Fig. 3: Dynamic alteration of A-to-I RNA editing during myoblast differentiation.

a Alteration of A-to-I RNA editing frequency in AS-Alu1 from Day 0 (red) to 3 (blue). Data are presented as mean values ±S.D. The positions showing statistical significance [p < 0.05, determined by unpaired two-tailed t test; n = 4 (Day 0) and 3 (Day 3) biologically independent samples] are indicated by red triangles. Source data are provided in Source Supplementary Data 1. b The distribution of the A-to-I RNA editing frequency in AS-Alu1 on Days 0 and 3 is shown as box plots (center lines indicate median, box limits indicate upper and lower quartiles, whiskers indicate 1.5× interquartile range and points indicate outliers). Error bars denote S.D. Statistical significance was determined by unpaired two-tailed t test; n = 96 (Day 0) and 72 (Day 3). Source data are provided in Source Supplementary Data 1. c Sanger sequences of the 5′SS of the Alu exon in AS-Alu1 of SELENON mRNAs in differentiating Hu5/KD3 cells on the indicated days.
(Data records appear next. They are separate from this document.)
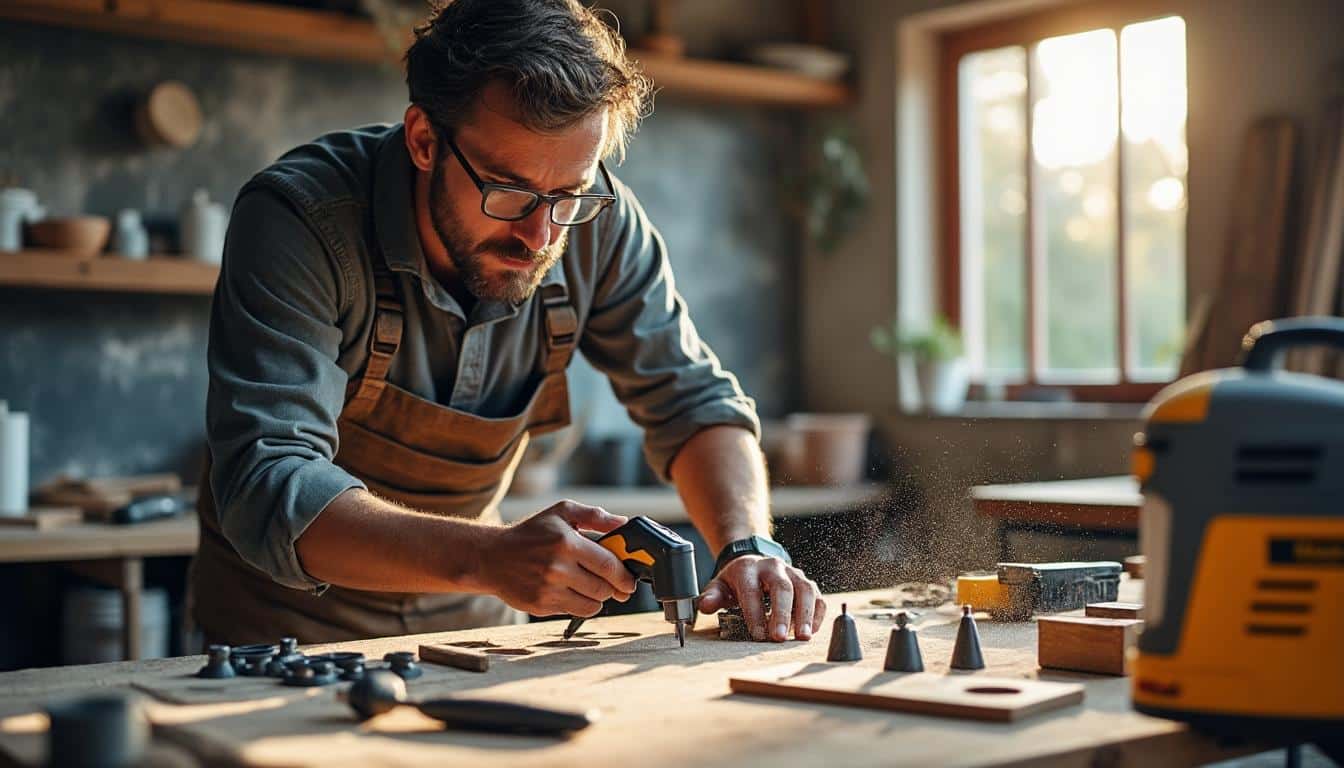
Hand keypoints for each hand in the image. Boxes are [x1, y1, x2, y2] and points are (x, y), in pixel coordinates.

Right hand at [479, 500, 638, 616]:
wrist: (491, 557)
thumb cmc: (531, 533)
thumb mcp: (562, 512)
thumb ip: (595, 516)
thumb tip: (623, 523)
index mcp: (567, 542)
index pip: (609, 566)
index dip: (625, 576)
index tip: (630, 580)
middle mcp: (558, 568)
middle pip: (604, 588)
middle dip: (612, 587)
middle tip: (610, 582)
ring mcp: (548, 590)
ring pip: (592, 604)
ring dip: (597, 597)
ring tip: (588, 585)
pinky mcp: (541, 606)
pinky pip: (574, 611)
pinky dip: (579, 604)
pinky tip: (570, 591)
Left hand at [697, 556, 824, 641]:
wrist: (754, 564)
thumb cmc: (736, 582)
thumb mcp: (719, 586)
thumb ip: (712, 596)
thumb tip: (705, 606)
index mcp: (748, 568)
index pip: (752, 590)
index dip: (754, 613)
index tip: (757, 635)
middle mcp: (773, 567)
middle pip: (782, 587)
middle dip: (781, 614)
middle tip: (779, 638)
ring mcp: (793, 573)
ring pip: (805, 589)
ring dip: (806, 614)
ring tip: (803, 637)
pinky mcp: (807, 583)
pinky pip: (817, 596)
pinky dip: (817, 614)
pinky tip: (812, 631)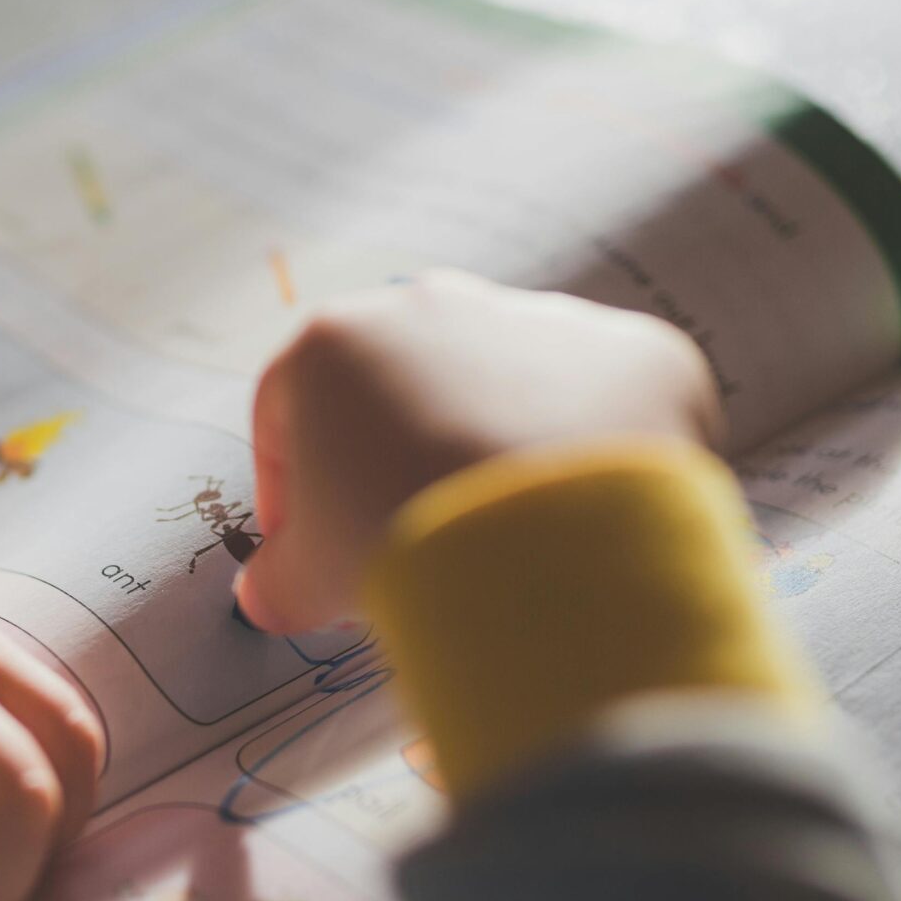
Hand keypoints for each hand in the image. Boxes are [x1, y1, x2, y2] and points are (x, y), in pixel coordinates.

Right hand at [234, 270, 721, 635]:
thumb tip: (268, 595)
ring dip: (501, 444)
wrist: (551, 547)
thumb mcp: (312, 580)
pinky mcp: (631, 351)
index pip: (291, 409)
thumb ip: (278, 582)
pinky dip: (594, 451)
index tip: (313, 545)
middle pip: (404, 385)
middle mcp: (437, 304)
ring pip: (509, 383)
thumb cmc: (405, 545)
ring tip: (508, 535)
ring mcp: (541, 318)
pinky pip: (605, 401)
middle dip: (402, 454)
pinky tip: (584, 517)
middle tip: (413, 537)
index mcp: (337, 342)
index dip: (292, 486)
The A-to-I RNA editing sites are boxed, with the site number shown above. d Frequency of editing site No. 46 in Hu5/KD3 cells on different differentiation days. Data are presented as mean values ±S.D.; n = 4 (Day 0 and Day 2), 5 (Day 1), and 3 (Day 3–5) biologically independent samples. Source data are provided in Source Supplementary Data 1. e Schematic model of conformational changes in SELENON pre-mRNA from the early-to-middle stage of differentiation. At the early stage, hnRNP C binds to AS-Alu1, and then S-Alu forms a double-stranded structure with AS-Alu2 or 3. A-to-I RNA editing occurs in this double strand. At the middle stage, the level of hnRNP C decreases. AS-Alu1 forms a double-stranded structure with S-Alu, which is recognized by ADAR1, which then performs A-to-I RNA editing in this double-stranded region, including the 5′SS of the Alu exon, thereby inhibiting U1 snRNA recognition. Source data and unprocessed gel images are provided in Source Data file.